2 brand-new transitional types of plant-eating horned dinosaurs have actually been uncovered in New Mexico, the United States.
Navajoceratops sullivani and Terminocavus sealeyi. Image credit: Ville Sinkkonen & Denver Fowler.
The newly-discovered dinosaurs wandered the Earth around 75 million years earlier (Cretaceous duration).
Called Navajoceratops sullivani and Terminocavus sealeyi, both types come from Ceratopsidae, the exact same household as well-known horned dinosaurs Triceratops, Centrosaurus, and Styracosaurus.
Their fragmentary skulls were discovered from the Hunter Wash Member of the Kirtland Development in New Mexico.
The specimens are intermediate in age in between 2 formerly understood ceratopsid dinosaurs Pentaceratops and Anchiceratops.
Pentaceratops lived 75.3 million years earlier in New Mexico and had a distinct deep notch on the back border of the frill, and a set of spikes at the center of the frill that turn outwards like the wings of a butterfly.
Anchiceratops had no notch in its frill and lived 3.8 million years later on in what is now Canada.
In the 1990s, Texas Tech University paleontologist Thomas Lehman proposed that Pentaceratops may have been the forefather of Anchiceratops.
Navajoceratops sullivani and Terminocavus sealeyi are intermediate fit in between these 2 dinosaurs and demonstrate how the notch in the frill ended up being even much deeper through time and ultimately surrounded itself, describing the absence of a notch in Anchiceratops.

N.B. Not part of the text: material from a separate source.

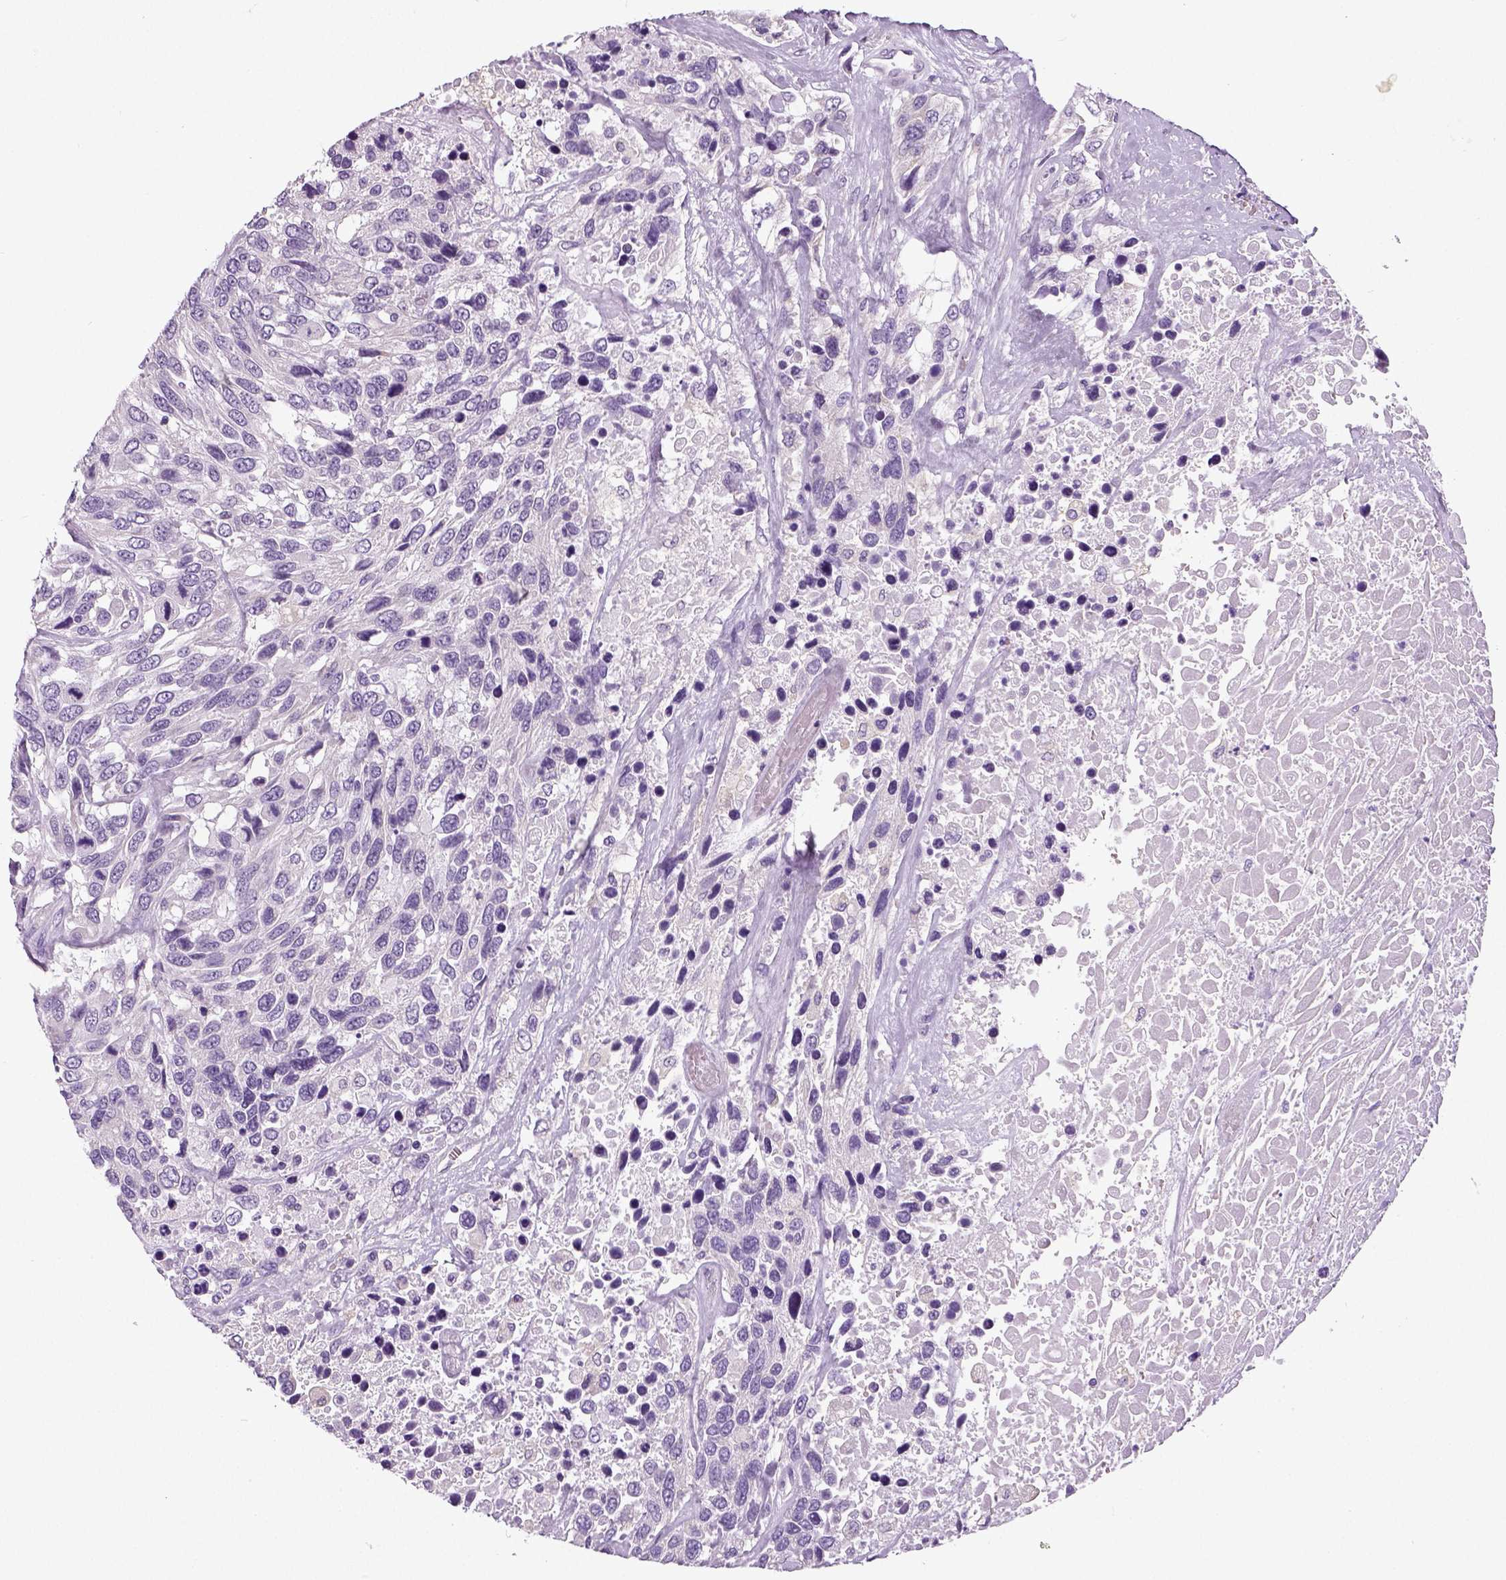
{"staining": {"intensity": "negative", "quantity": "none", "location": "none"}, "tissue": "urothelial cancer", "cell_type": "Tumor cells", "image_type": "cancer", "snomed": [{"axis": "morphology", "description": "Urothelial carcinoma, High grade"}, {"axis": "topography", "description": "Urinary bladder"}], "caption": "DAB (3,3'-diaminobenzidine) immunohistochemical staining of urothelial cancer reveals no significant positivity in tumor cells.", "gene": "NECAB2", "patient": {"sex": "female", "age": 70}}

“The 2 intermediate skulls form crucial links in a 5 million year family tree extending from Utahceratops through Pentaceratops, to Anchiceratops,” stated research study authors Dr. Denver Fowler and Dr. Elizabeth Freedman Fowler from Badlands Dinosaur Museum and Museum of the Rockies.
The parietal frills of Navajoceratops sullivani (top) and Terminocavus sealeyi (bottom). Image credit: Fowler & Freedman Fowler, doi: 10.7717/peerj.9251.
The brand-new specimens exposed a splitting occasion deep in the evolutionary history of long-frilled ceratopsids (chasmosaurines), after which a Pentaceratops family tree developed a gradually deepening notch in the frill, contrasting versus its sis group, the Chasmosaurus family tree, which developed a gradually shallower notch.
“The origin of this evolutionary split took place throughout the Late Cretaceous duration, when a huge interior seaway flooded the lowlands of The United States and Canada dividing it into eastern and western subcontinents,” the paleontologists stated.
“A brief duration of specifically high water level 85-83 million years ago brought the edge of the sea really near to the young Rocky Mountains.”
“For numerous miles throughout what is now main Utah to southern Alberta, the seaside plain would have been just 5-10 km large, offering really little environment for dinosaurs.”
“This would have efficiently cut off northern and southern populations, which then most likely developed in seclusion into 2 unique family trees. Nevertheless, after 83 million years earlier, the sea declined from the mountain front, enabling northern and southern populations to blend once again.”
The group’s paper appears in the journal PeerJ.
D.W. Fowler & E.A. Freedman Fowler. 2020. Transitional evolutionary types in chasmosaurine ceratopsid dinosaurs: proof from the Campanian of New Mexico. PeerJ 8: e9251; doi: 10.7717/peerj.9251
This short article is based upon text supplied by Dickinson Museum Center.